Format the text lines of all the records below as a numbered list, skipping blank lines. Leave the pictures out of the answer.

Start of Entries provided

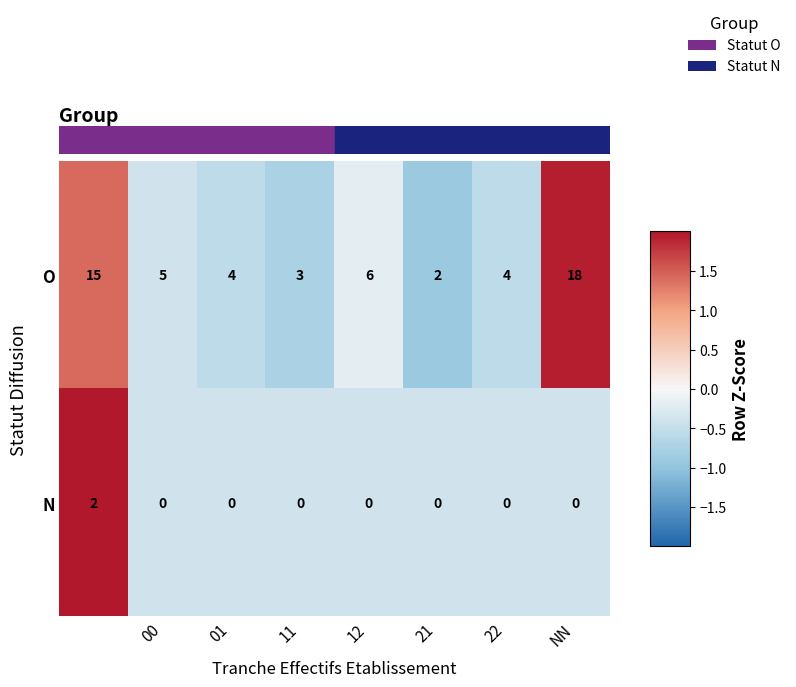

Which series has the largest range (max minus min)?

O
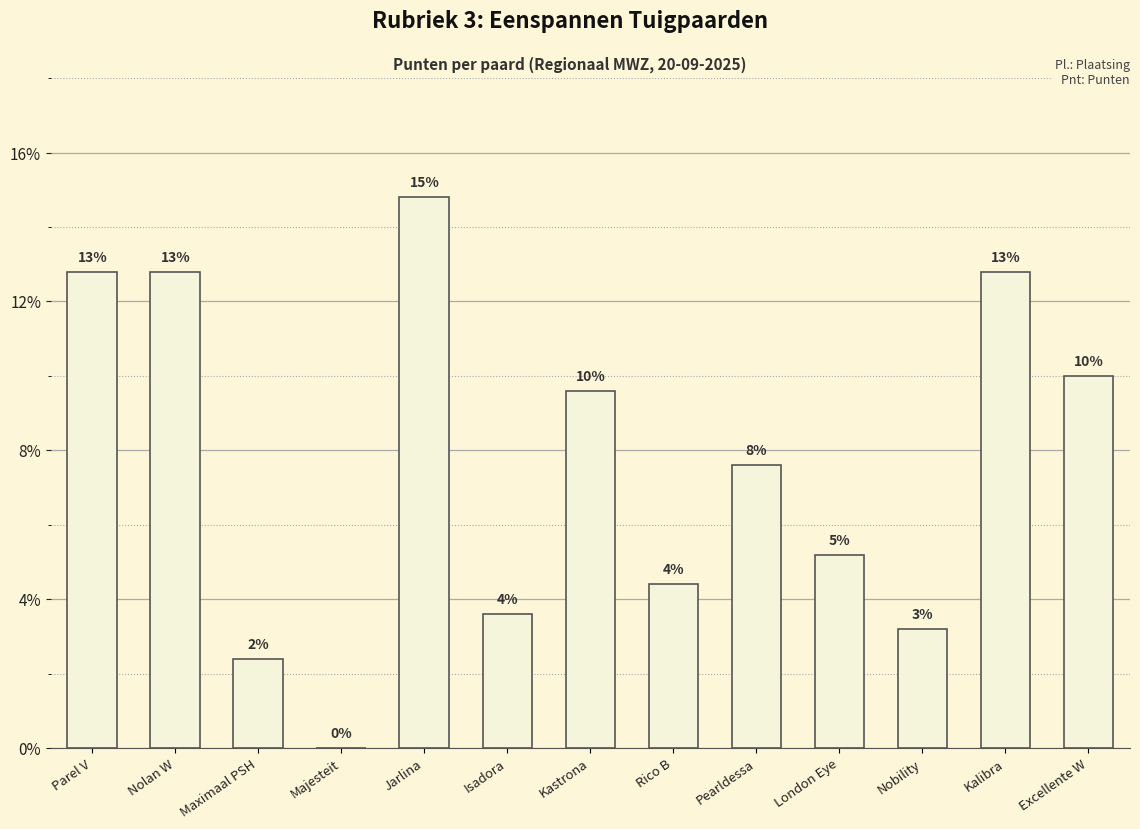

Does the chart contain any negative values?

No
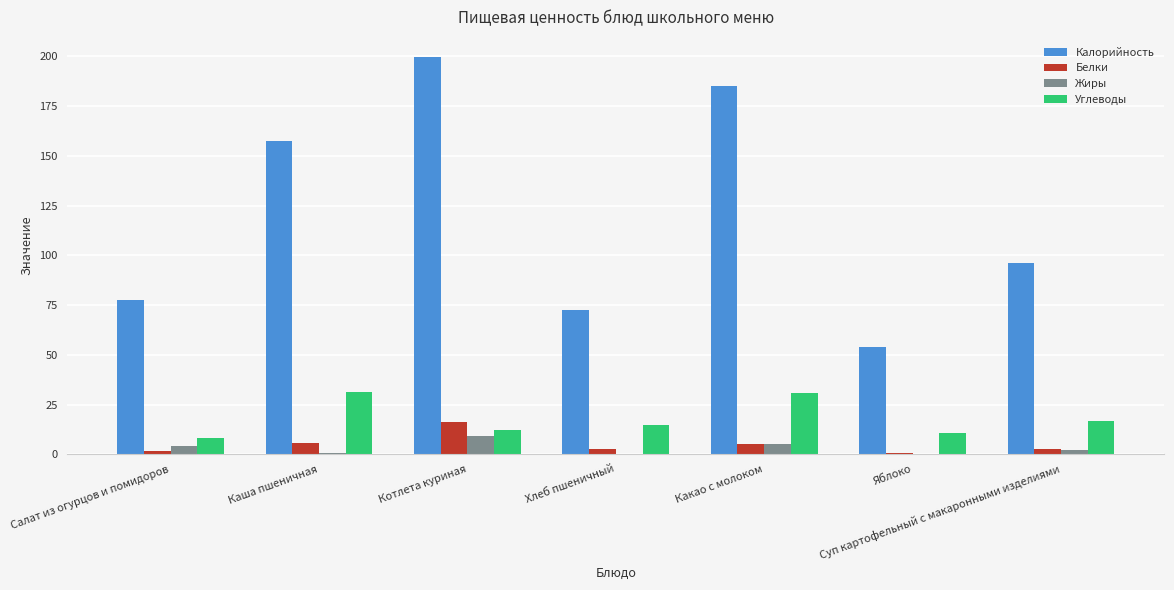

What are all the series names shown in the legend?

Калорийность, Белки, Жиры, Углеводы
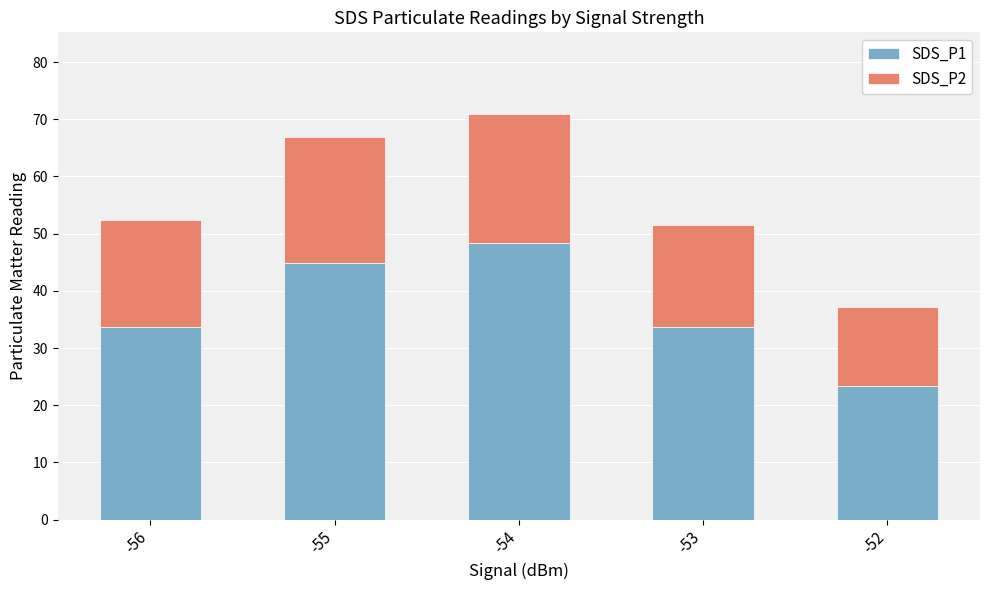

Are the bars grouped side by side (vs. stacked)?

No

End of Entries provided

● **Answer to this task**
1. Which series has the largest range (max minus min)?
2. O
3. Does the chart contain any negative values?
4. No
5. What are all the series names shown in the legend?
6. Калорийность, Белки, Жиры, Углеводы
7. Are the bars grouped side by side (vs. stacked)?
8. No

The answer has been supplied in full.